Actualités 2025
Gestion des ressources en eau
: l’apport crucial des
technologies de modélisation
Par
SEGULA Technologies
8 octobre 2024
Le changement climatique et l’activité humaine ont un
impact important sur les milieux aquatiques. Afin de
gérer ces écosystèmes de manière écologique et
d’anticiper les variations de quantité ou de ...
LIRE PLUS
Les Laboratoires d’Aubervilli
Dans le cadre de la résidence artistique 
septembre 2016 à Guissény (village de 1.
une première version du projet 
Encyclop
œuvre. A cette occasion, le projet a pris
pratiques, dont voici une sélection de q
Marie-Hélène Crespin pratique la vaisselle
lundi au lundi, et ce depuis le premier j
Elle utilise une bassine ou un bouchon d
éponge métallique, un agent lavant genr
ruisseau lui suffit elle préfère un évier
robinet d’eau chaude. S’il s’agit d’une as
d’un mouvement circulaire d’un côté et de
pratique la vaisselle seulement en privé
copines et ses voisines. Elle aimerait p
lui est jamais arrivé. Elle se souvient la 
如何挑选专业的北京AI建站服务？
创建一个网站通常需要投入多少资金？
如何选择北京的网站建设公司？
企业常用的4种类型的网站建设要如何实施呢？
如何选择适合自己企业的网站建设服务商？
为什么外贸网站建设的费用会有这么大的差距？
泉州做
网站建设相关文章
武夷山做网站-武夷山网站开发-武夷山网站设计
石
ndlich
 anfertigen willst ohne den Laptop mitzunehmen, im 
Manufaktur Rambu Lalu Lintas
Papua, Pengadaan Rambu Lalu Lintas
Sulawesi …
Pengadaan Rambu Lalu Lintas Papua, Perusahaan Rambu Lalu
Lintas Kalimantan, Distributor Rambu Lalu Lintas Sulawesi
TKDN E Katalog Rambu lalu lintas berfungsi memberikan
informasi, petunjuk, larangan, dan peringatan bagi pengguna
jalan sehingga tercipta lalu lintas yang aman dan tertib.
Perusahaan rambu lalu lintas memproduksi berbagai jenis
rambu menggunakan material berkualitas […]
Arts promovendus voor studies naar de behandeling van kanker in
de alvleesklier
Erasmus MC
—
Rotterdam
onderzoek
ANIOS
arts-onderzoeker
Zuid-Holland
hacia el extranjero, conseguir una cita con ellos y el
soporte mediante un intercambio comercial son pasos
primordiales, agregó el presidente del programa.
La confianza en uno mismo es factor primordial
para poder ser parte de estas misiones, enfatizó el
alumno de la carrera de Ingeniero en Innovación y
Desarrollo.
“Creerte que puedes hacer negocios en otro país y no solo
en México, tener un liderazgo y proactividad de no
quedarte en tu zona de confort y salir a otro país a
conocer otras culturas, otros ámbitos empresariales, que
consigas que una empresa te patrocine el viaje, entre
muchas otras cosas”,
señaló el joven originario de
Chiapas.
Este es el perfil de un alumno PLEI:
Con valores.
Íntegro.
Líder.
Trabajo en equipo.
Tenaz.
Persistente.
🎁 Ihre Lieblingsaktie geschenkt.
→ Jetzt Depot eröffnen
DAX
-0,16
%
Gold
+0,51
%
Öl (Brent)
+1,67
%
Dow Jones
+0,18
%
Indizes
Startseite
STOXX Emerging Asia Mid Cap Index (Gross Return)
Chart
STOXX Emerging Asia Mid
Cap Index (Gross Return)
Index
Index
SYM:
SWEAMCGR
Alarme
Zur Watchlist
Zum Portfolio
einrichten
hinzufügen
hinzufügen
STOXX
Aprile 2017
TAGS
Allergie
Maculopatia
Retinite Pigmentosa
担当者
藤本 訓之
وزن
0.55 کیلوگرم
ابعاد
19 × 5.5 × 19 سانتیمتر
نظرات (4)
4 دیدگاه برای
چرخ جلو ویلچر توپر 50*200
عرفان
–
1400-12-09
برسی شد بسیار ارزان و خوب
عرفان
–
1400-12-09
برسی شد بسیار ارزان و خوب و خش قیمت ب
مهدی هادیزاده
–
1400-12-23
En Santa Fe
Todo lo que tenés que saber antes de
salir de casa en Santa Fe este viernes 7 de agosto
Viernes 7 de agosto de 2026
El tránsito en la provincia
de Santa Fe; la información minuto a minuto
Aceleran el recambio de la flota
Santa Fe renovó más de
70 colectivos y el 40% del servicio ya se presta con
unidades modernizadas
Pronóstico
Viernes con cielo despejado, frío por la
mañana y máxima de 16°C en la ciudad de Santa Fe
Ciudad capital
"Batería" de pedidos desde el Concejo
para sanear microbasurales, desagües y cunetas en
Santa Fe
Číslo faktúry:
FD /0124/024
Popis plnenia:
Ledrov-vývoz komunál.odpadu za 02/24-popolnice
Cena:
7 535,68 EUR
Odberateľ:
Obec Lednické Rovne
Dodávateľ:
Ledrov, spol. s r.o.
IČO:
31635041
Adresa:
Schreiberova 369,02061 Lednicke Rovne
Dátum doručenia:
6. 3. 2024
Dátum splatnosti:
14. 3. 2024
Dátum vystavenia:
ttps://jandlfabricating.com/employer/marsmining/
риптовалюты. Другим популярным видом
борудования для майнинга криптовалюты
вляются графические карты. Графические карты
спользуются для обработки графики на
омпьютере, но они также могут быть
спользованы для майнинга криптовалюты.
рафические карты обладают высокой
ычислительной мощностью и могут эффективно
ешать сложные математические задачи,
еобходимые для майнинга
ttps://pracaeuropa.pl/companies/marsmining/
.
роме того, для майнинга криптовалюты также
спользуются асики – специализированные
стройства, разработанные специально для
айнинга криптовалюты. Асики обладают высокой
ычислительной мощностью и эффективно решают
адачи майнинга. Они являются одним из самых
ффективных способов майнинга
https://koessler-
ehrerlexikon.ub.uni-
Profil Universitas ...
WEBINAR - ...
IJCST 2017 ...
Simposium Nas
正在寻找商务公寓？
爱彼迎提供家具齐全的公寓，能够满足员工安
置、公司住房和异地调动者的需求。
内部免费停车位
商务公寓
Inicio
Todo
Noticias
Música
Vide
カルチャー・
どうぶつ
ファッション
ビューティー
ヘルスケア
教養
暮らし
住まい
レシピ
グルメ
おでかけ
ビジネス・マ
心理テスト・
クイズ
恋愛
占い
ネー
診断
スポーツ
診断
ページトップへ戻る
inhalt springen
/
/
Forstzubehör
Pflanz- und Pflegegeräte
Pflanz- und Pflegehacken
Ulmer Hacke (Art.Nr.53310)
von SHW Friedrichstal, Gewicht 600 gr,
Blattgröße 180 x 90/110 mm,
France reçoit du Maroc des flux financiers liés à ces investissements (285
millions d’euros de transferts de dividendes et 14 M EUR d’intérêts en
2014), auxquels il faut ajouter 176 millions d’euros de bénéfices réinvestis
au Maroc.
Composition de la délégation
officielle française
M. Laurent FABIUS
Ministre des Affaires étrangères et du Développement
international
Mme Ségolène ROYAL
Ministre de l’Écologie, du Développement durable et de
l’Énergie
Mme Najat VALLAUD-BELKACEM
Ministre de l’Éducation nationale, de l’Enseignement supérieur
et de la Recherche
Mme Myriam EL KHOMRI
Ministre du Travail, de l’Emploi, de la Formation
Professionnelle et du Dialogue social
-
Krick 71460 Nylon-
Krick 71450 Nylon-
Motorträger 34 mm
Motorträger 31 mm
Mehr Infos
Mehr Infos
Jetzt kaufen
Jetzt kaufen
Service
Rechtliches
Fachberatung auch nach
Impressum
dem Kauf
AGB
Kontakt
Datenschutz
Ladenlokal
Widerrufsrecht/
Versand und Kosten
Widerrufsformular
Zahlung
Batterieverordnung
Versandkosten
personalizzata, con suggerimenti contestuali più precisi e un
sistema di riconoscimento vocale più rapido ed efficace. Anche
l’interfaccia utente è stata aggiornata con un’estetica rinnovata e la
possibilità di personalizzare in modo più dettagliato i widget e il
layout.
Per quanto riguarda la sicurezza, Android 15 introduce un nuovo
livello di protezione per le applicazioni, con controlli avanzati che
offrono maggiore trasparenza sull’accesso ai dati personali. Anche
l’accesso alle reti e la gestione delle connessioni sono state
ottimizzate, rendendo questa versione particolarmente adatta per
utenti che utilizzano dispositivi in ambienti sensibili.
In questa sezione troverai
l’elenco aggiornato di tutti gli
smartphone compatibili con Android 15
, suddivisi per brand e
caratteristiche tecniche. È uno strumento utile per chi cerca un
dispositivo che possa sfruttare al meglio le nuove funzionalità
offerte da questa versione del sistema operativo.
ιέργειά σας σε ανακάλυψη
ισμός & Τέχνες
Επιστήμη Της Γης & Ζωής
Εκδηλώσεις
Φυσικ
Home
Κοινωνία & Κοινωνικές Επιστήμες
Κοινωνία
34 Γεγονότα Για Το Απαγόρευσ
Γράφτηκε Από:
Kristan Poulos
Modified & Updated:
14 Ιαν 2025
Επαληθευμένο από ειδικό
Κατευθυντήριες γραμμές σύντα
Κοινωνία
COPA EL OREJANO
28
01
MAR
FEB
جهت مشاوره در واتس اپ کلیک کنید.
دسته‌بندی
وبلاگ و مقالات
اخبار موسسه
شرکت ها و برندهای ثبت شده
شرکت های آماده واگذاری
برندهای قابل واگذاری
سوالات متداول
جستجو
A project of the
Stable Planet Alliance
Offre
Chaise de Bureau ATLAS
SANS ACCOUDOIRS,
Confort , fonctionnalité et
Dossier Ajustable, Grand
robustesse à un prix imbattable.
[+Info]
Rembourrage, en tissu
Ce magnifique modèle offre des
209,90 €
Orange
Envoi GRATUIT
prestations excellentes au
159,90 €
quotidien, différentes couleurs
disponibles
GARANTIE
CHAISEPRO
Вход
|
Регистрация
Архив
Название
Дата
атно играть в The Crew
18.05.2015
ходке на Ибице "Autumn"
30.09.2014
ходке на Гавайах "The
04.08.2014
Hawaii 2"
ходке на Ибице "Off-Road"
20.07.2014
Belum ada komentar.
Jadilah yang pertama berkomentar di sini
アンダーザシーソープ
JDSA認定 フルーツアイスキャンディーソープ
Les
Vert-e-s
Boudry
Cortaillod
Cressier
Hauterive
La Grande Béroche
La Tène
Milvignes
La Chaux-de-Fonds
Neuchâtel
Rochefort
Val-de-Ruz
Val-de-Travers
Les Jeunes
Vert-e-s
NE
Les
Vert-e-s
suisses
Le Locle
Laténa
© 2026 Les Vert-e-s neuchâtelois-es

* **Instruction**: Retype the lines from the very first one down to and including the line that contains "œuvre. A cette occasion, le projet a pris", reproducing each character unchanged.

* **Your response**:
Actualités 2025
Gestion des ressources en eau
: l’apport crucial des
technologies de modélisation
Par
SEGULA Technologies
8 octobre 2024
Le changement climatique et l’activité humaine ont un
impact important sur les milieux aquatiques. Afin de
gérer ces écosystèmes de manière écologique et
d’anticiper les variations de quantité ou de ...
LIRE PLUS
Les Laboratoires d’Aubervilli
Dans le cadre de la résidence artistique 
septembre 2016 à Guissény (village de 1.
une première version du projet 
Encyclop
œuvre. A cette occasion, le projet a pris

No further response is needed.